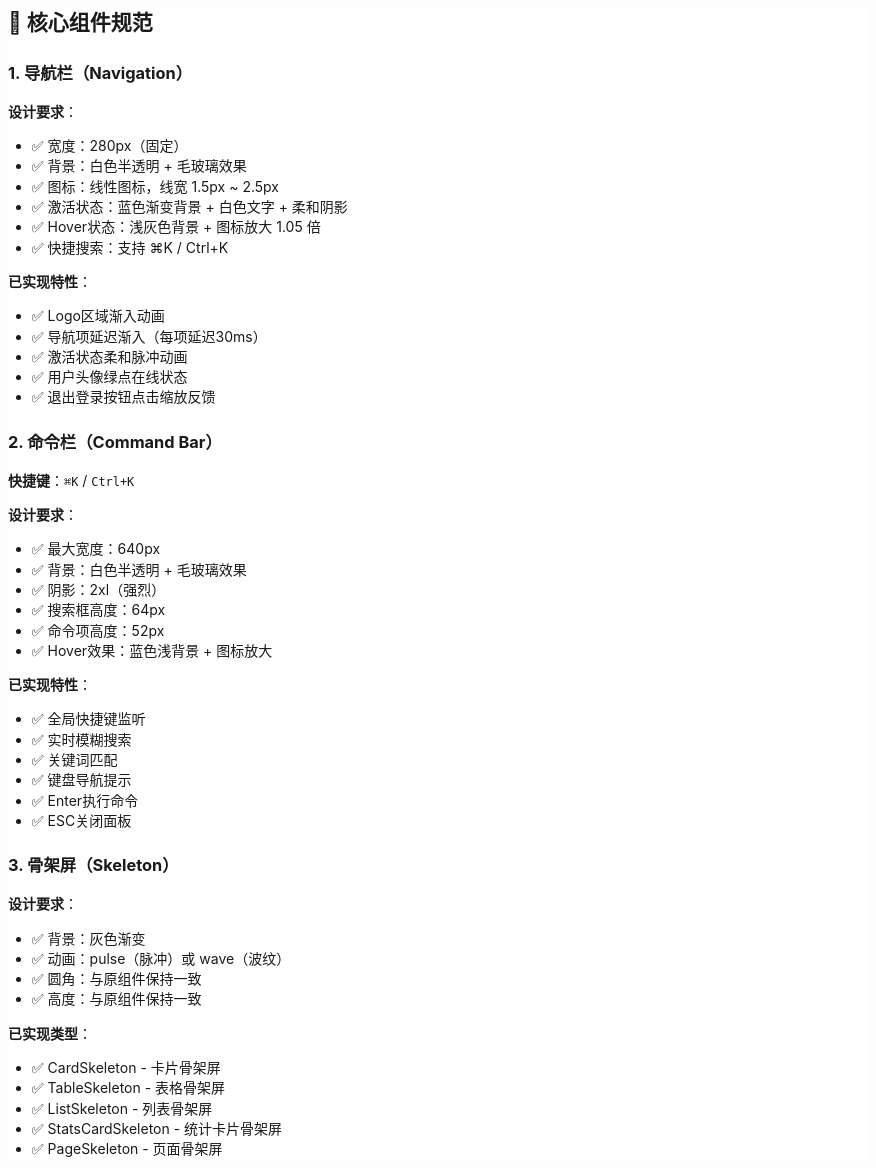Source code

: 
## 🧱 核心组件规范

### 1. 导航栏（Navigation）

**设计要求**：
- ✅ 宽度：280px（固定）
- ✅ 背景：白色半透明 + 毛玻璃效果
- ✅ 图标：线性图标，线宽 1.5px ~ 2.5px
- ✅ 激活状态：蓝色渐变背景 + 白色文字 + 柔和阴影
- ✅ Hover状态：浅灰色背景 + 图标放大 1.05 倍
- ✅ 快捷搜索：支持 ⌘K / Ctrl+K

**已实现特性**：
- ✅ Logo区域渐入动画
- ✅ 导航项延迟渐入（每项延迟30ms）
- ✅ 激活状态柔和脉冲动画
- ✅ 用户头像绿点在线状态
- ✅ 退出登录按钮点击缩放反馈

### 2. 命令栏（Command Bar）

**快捷键**：`⌘K` / `Ctrl+K`

**设计要求**：
- ✅ 最大宽度：640px
- ✅ 背景：白色半透明 + 毛玻璃效果
- ✅ 阴影：2xl（强烈）
- ✅ 搜索框高度：64px
- ✅ 命令项高度：52px
- ✅ Hover效果：蓝色浅背景 + 图标放大

**已实现特性**：
- ✅ 全局快捷键监听
- ✅ 实时模糊搜索
- ✅ 关键词匹配
- ✅ 键盘导航提示
- ✅ Enter执行命令
- ✅ ESC关闭面板

### 3. 骨架屏（Skeleton）

**设计要求**：
- ✅ 背景：灰色渐变
- ✅ 动画：pulse（脉冲）或 wave（波纹）
- ✅ 圆角：与原组件保持一致
- ✅ 高度：与原组件保持一致

**已实现类型**：
- ✅ CardSkeleton - 卡片骨架屏
- ✅ TableSkeleton - 表格骨架屏
- ✅ ListSkeleton - 列表骨架屏
- ✅ StatsCardSkeleton - 统计卡片骨架屏
- ✅ PageSkeleton - 页面骨架屏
######
PROMPT: The lines from the one holding "- ✅ 全局快捷键监听" to the last line of the entries, both included: retype them exactly and give nothing else.

TASK OUTPUT:
- ✅ 全局快捷键监听
- ✅ 实时模糊搜索
- ✅ 关键词匹配
- ✅ 键盘导航提示
- ✅ Enter执行命令
- ✅ ESC关闭面板

### 3. 骨架屏（Skeleton）

**设计要求**：
- ✅ 背景：灰色渐变
- ✅ 动画：pulse（脉冲）或 wave（波纹）
- ✅ 圆角：与原组件保持一致
- ✅ 高度：与原组件保持一致

**已实现类型**：
- ✅ CardSkeleton - 卡片骨架屏
- ✅ TableSkeleton - 表格骨架屏
- ✅ ListSkeleton - 列表骨架屏
- ✅ StatsCardSkeleton - 统计卡片骨架屏
- ✅ PageSkeleton - 页面骨架屏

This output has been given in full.